A música, por meio do movimento gospel, foi possivelmente a primeira linguagem a ganhar ascensão no meio evangélico. Podemos afirmar que a música seria uma linguagem central nessa produção?

A música é central na cultura gospel por estar presente tanto no ritual do culto quanto na vida cotidiana. O gospel surgiu como uma inovação estética na liturgia das igrejas negras do sul dos Estados Unidos. Esse modo de cantar, de dançar e de se vestir foi a primeira forma de espetáculo identificada na cultura evangélica.

Em sua tese Indústria Cultural e Gratuidade na Midiatização do Campo Evangélico, você aponta que a religião evangélica ocupa uma grande parte da sociedade civil brasileira; entretanto, ela é marcada pela fragmentação, por disputas doutrinárias e por diferenças de costumes.
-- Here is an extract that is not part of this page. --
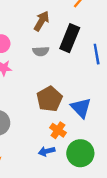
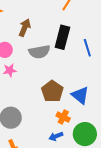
brown arrow: (42, 21) -> (25, 28), moved
gray semicircle: (41, 51) -> (39, 52), size x1.5

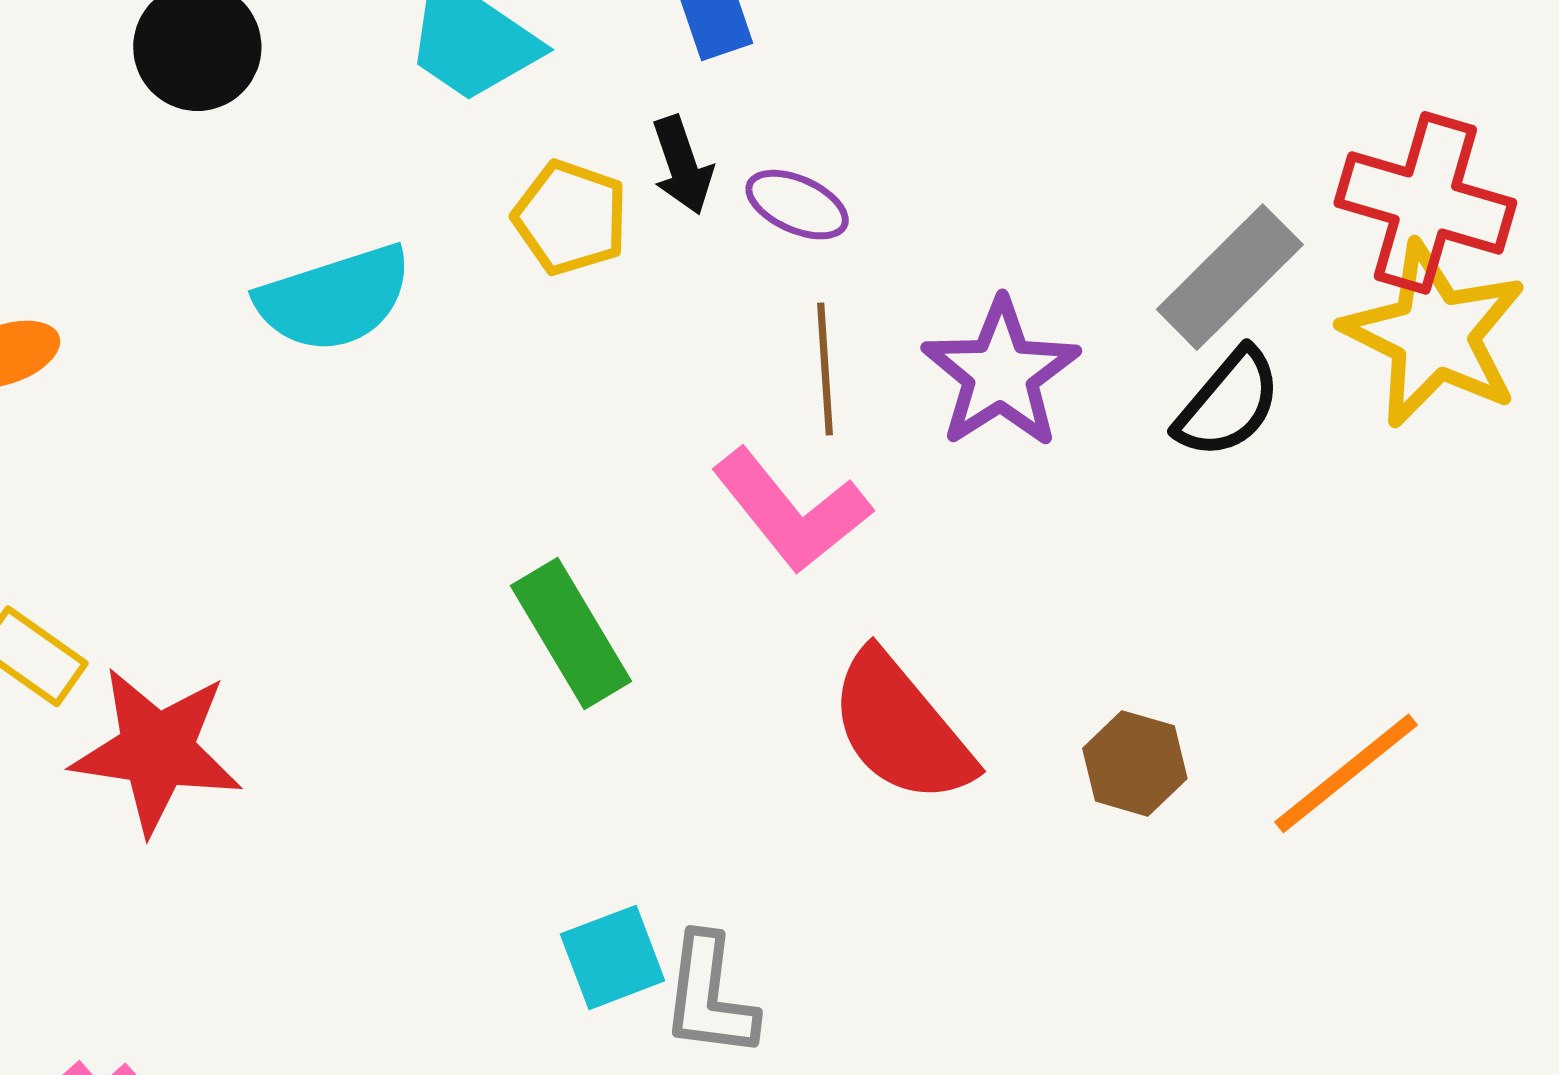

Você acha possível aplicarmos essa disputa ao conceito das chamadas guerras culturais?

A grande disputa não é entre as denominações evangélicas. Pedro Gilberto Gomes explica que a mídia secular e o campo religioso concorrem pelo mister da explicação geral do mundo, o que, diga-se de passagem, é uma tarefa bastante pretensiosa. Esse desejo por hegemonia pode ser trabalhado como uma guerra cultural, que atualiza tensões entre tradição e modernidade. Um caso que vem se destacando nesse sentido é o retorno da educação domiciliar por famílias conservadoras.

Recentemente, o ensino religioso nas escolas tem sido debatido, e os evangélicos se posicionaram contra. Como você avalia essa posição?

A principal discussão sobre o ensino religioso é se ele deve ser uma doutrinação confessional ou um ensino de ciência da religião. Nenhum dos dois cenários é interessante para a comunidade evangélica. O ensino confessional foi, durante muitos anos, ministrado pela instituição católica romana, outrora a religião oficial brasileira. A ciência da religião problematiza o fenômeno religioso como um todo, trabalhando-o como um fenômeno de natureza social. Ela é uma disciplina do conhecimento científico que, entre outras coisas, oferece um panorama sistematizado sobre as principais religiões mundiais; não procura resolver questões espirituais sobre a validade de determinado sistema de crença ou sobre a existência do divino. Mesmo assim, esse tipo de ensino pode desencantar a crença de pessoas que não tiveram experiências profundas na fé.

No meu testemunho pessoal, o contato com a ciência da religião serviu para peneirar o que era minha experiência com Deus do que era minha experiência com a religiosidade.